SOURCE DATA =
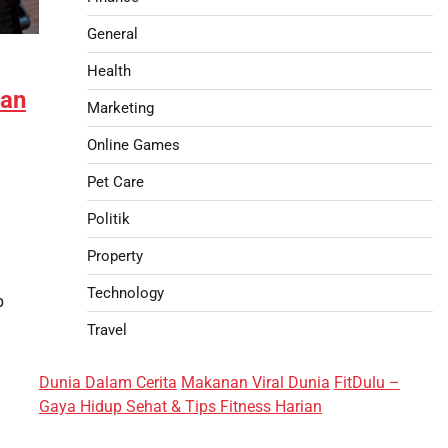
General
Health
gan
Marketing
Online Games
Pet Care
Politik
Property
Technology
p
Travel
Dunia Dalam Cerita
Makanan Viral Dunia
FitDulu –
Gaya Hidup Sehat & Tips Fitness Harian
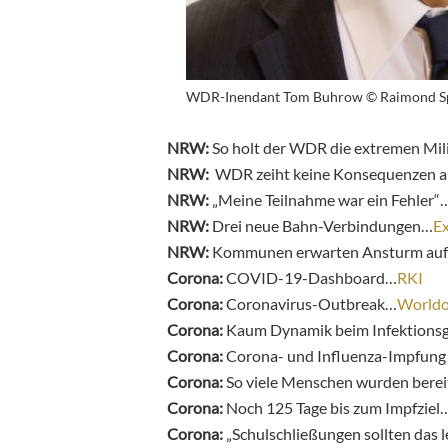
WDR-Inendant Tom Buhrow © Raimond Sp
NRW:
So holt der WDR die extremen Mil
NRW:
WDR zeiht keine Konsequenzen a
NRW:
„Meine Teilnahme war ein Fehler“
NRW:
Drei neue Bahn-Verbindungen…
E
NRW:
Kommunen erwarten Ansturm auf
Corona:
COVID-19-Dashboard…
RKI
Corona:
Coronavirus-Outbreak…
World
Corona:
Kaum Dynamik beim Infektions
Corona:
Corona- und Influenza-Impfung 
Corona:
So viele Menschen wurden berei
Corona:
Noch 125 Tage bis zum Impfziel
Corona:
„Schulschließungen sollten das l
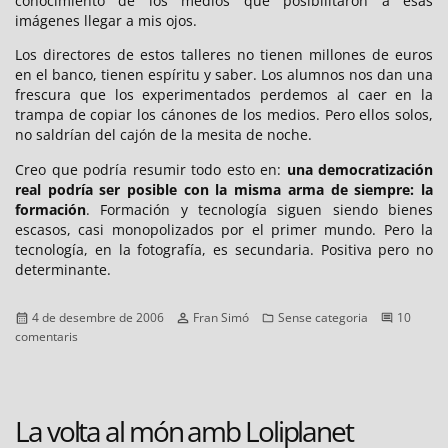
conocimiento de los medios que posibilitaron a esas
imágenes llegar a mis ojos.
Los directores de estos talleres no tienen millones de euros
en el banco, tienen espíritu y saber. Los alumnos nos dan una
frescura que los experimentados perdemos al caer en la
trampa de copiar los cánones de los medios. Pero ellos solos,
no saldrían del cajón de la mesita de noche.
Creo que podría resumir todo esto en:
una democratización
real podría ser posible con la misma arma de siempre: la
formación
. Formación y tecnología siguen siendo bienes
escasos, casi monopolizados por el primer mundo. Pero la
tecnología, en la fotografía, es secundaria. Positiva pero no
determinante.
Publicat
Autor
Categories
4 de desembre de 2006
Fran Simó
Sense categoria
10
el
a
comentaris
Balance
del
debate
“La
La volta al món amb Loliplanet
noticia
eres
---
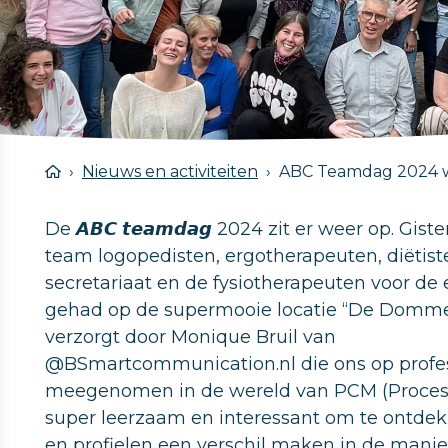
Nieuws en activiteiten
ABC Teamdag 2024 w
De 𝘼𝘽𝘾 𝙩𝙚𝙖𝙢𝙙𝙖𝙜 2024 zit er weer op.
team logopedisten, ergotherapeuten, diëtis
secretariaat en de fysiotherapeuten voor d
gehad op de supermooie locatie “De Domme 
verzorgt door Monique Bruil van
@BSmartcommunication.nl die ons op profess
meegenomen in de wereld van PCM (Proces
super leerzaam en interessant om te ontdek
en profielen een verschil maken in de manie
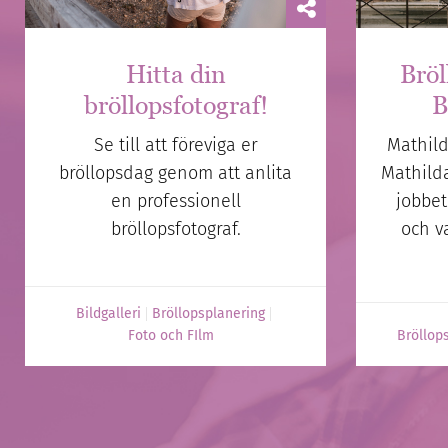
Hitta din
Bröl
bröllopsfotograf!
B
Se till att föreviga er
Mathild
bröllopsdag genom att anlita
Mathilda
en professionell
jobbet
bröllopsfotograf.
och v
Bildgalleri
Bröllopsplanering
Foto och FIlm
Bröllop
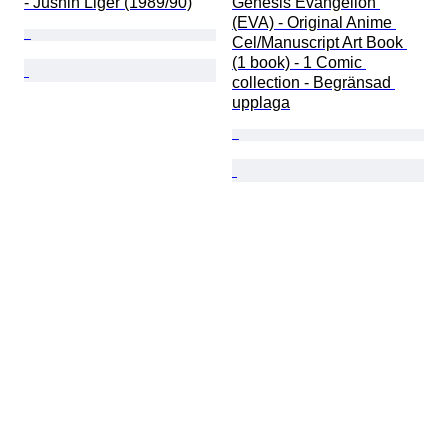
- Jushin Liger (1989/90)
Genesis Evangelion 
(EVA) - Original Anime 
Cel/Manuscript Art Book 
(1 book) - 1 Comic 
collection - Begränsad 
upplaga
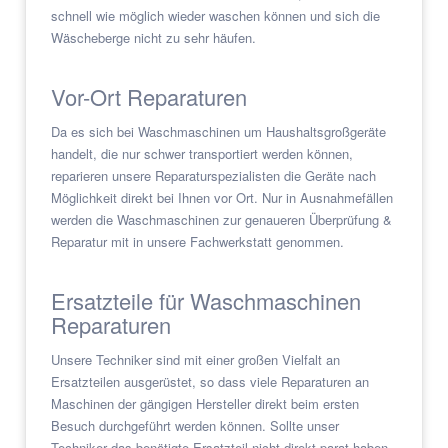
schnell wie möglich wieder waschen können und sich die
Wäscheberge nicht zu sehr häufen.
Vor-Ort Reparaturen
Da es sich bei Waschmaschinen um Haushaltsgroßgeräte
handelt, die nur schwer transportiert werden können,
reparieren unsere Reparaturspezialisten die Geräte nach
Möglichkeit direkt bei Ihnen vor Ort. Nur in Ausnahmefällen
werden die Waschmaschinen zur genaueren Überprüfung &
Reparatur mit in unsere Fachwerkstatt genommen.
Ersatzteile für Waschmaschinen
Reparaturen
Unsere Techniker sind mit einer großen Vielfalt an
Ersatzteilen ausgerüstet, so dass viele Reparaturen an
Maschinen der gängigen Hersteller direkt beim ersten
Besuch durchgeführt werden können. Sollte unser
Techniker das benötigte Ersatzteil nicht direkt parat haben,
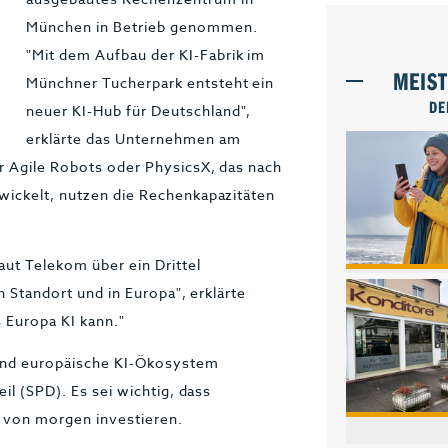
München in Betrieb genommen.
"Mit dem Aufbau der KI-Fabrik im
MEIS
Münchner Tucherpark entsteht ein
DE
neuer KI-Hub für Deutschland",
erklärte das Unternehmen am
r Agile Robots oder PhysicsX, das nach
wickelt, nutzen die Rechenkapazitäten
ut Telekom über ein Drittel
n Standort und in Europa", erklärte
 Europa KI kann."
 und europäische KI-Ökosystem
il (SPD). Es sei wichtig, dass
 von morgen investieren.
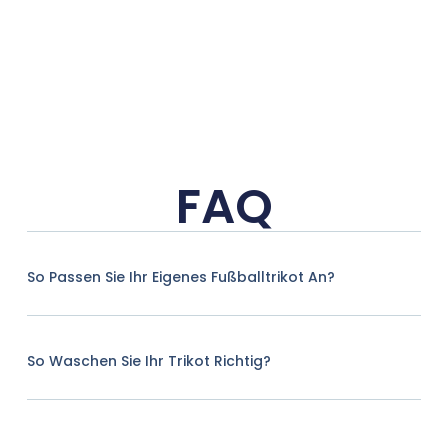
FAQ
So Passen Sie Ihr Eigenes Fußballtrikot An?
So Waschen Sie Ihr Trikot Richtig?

DESCRIPTION OF THE TASK =
The stretch to restate runs from the line above containing "neuer KI-Hub für" through the line containing "So Waschen Sie Ihr Trikot Richtig?". Copy it word for word, ends included, without pictures.

RESPONSE =
neuer KI-Hub für Deutschland",
erklärte das Unternehmen am
r Agile Robots oder PhysicsX, das nach
wickelt, nutzen die Rechenkapazitäten
ut Telekom über ein Drittel
n Standort und in Europa", erklärte
 Europa KI kann."
 und europäische KI-Ökosystem
il (SPD). Es sei wichtig, dass
 von morgen investieren.
FAQ
So Passen Sie Ihr Eigenes Fußballtrikot An?
So Waschen Sie Ihr Trikot Richtig?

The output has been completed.